Arms, Groups and Cohorts

  • Experimental: Treatment of Diabetic Foot Ulcer
    • Participants with diabetic foot ulcers will be treated with a compounded, anti-infective irrigation therapy daily until closure of the ulcer or up to a maximum of 3 months. This is an irrigating foot bath with a compounded medication of vancomycin-tobramycin-itraconazole. This medication with combined 3/4 gallon of water. Participant will soak foot in solution for 10 minutes per day. Daily until wound is healed for a minimum of 4 weeks and a maximum of 3 months.

Clinical Trial Outcome Measures

Primary Measures

  • Healing Rate
    • Time Frame: 12 weeks
    • We will be looking at measurements of the wound at the start of the study and at each study visit until the wound is healed, or the study has ended. The wounds are measured with a ruler by the provider seeing the patient at the time of the visit in centimeters. The wounds are also photographed with a ruler in the photograph for size.

Secondary Measures

  • Wound Closure
    • Time Frame: Until the wound is closed up to 12 weeks
    • Assessing how many patients wounds closed during the study and the time in weeks it took for the patient to close their wound.

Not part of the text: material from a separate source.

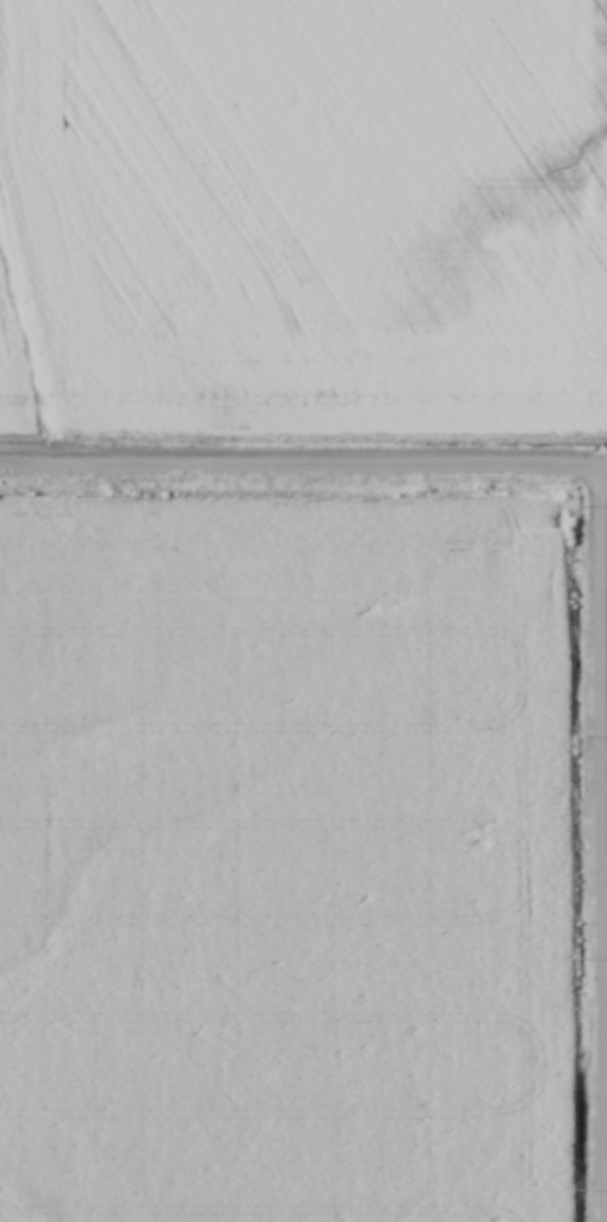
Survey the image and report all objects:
road: (303, 470)
road: (602, 846)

Participating in This Clinical Trial

Inclusion Criteria

  • Type 1 or Type 2 diabetes mellitus – An open DFU / wound of any size (including those requiring debridement in operation room or clinic setting) with or without a secondary fungal infection – ≥ 18 years of age – Treatment naïve or treatment failure with oral antibiotics to current wound infection Exclusion Criteria:

  • Patients who present with untreated or on active-treatment for osteomyelitis, exposed bone, or have a life-threatening need of immediate surgery. – Patients who are allergic to any components of the investigated product. – Patients who have ≥ 15 shoe size – Patients who have received IV antibiotics within the past 30 days – Patients with HgbA1C > 14 – Patients on active cancer treatment – Patients needing re-vascularization of the affected area but did not receive treatment. – Patients diagnosed with HIV/AIDs – Patients unable or unwilling to obtain and wear off-loading footwear

Gender Eligibility: All

Minimum Age: 18 Years

Maximum Age: N/A

Are Healthy Volunteers Accepted: No

Investigator Details

  • Lead Sponsor
    • University of Mississippi Medical Center
  • Collaborator
    • Keystone Pharmacy
  • Provider of Information About this Clinical Study
    • Sponsor
  • Overall Official(s)
    • Laura R Vick, MD, Principal Investigator, University of Mississippi Medical Center
  • Overall Contact(s)
    • Laura R Vick, MD, 601-278-6213, lvick@umc.edu

References

Lipsky BA, Berendt AR, Cornia PB, Pile JC, Peters EJ, Armstrong DG, Deery HG, Embil JM, Joseph WS, Karchmer AW, Pinzur MS, Senneville E; Infectious Diseases Society of America. 2012 Infectious Diseases Society of America clinical practice guideline for the diagnosis and treatment of diabetic foot infections. Clin Infect Dis. 2012 Jun;54(12):e132-73. doi: 10.1093/cid/cis346.

Everett E, Mathioudakis N. Update on management of diabetic foot ulcers. Ann N Y Acad Sci. 2018 Jan;1411(1):153-165. doi: 10.1111/nyas.13569. Review.